Paying to eat "Kosher" even if you are not Jewish.
Robert Klute wrote:
> On Thu, 20 Mar 2008 15:02:49 -0500, Sqwertz >
> wrote:
>
>> SMS <SMS >> wrote:
>>
>>> Sqwertz wrote:
>>>> SMS <SMS >> wrote:
>
>> Happy now? This is getting boring. You will never convince me that
>> you and any other person who follows religious dietary restrictions
>> are of sane mind and body. And nothing short of a scientifically
>> conducted poll would convince us that kosher products do/don't sell
>> better among non-koshers because they're kosher.
>
> To an extent you are right - in this newsgroup we are just speculating
> as to why. We don't know for sure if it is people who keep kosher,
> believe kosher is purer or tastes better, have food allergies, keep
> halal, etc. But, it doesn't matter.
For the record, I have never kept kosher. I just don't like the
misinformation being spewed by the likes of Sqwertz.

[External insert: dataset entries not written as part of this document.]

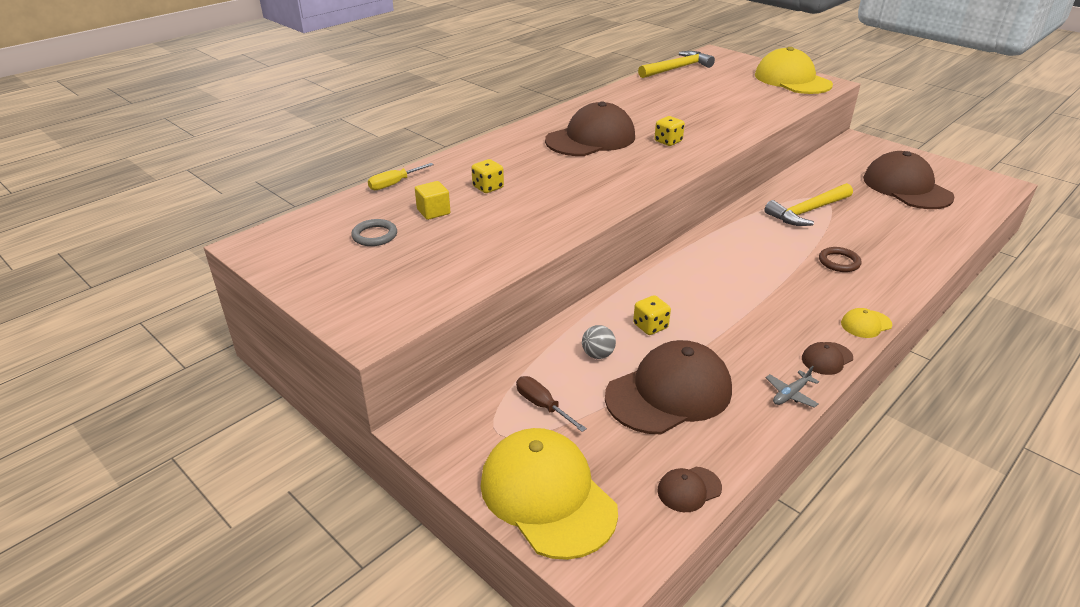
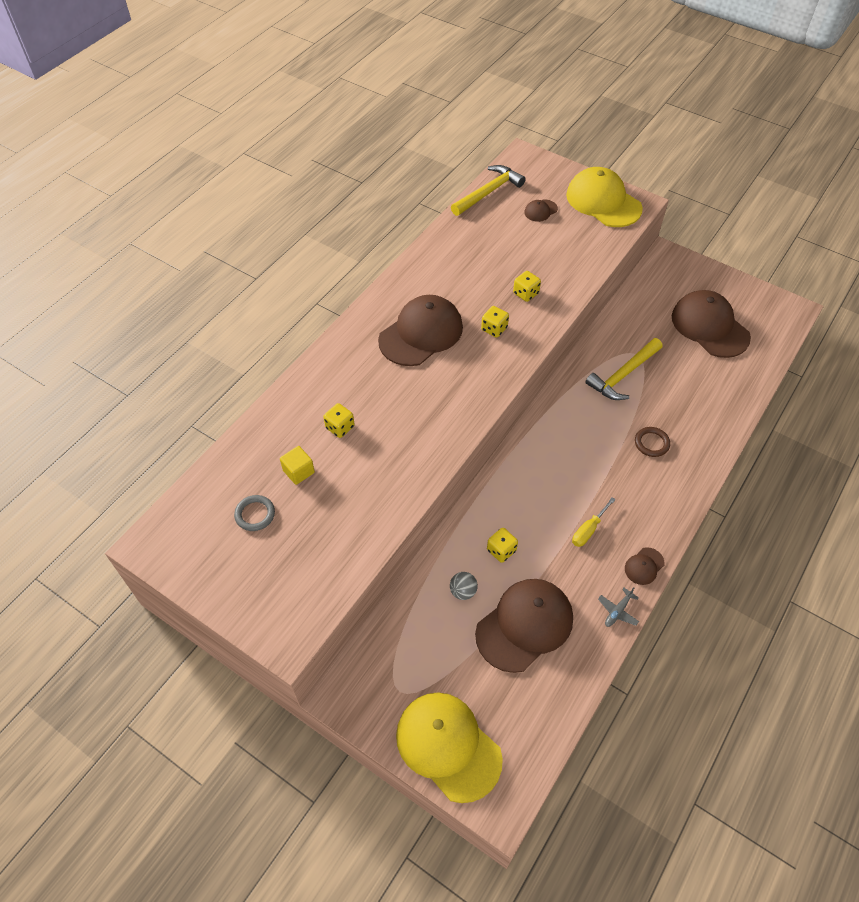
camera: 10 degrees left, 20 degrees up
(394, 184) = (251, 434): yellow screwdriver -> yellow screwdriver (588, 530)
(542, 406) = (428, 656): brown screwdriver -> none
(689, 489) = (549, 721): brown cap -> brown cap (540, 211)
(705, 124) = (525, 293): none -> yellow dice
(866, 324) = (674, 520): yellow cap -> none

> What matters is that the manufacturers believe that getting a kosher
> designation increases their sales and that the resulting profits more
> than offset the cost of getting that designation. If getting the
> designation didn't, companies other than those intentionally serving the
> kosher market, like Hebrew National and Empire, would not bother with
> it. After all profit is profit.
Note that the certification cost is a tiny part of the total cost in
many cases. What really costs is having to often have separate machinery
for processing kosher and non-kosher products. You can't cook and
package pork rinds on the same machinery used for potato chips that are
kosher.
One of the big target markets for kosher products is vegetarians and
vegans that are looking for parve products, though since fish is
considered parve, maybe the designation is best suited for pescotarians.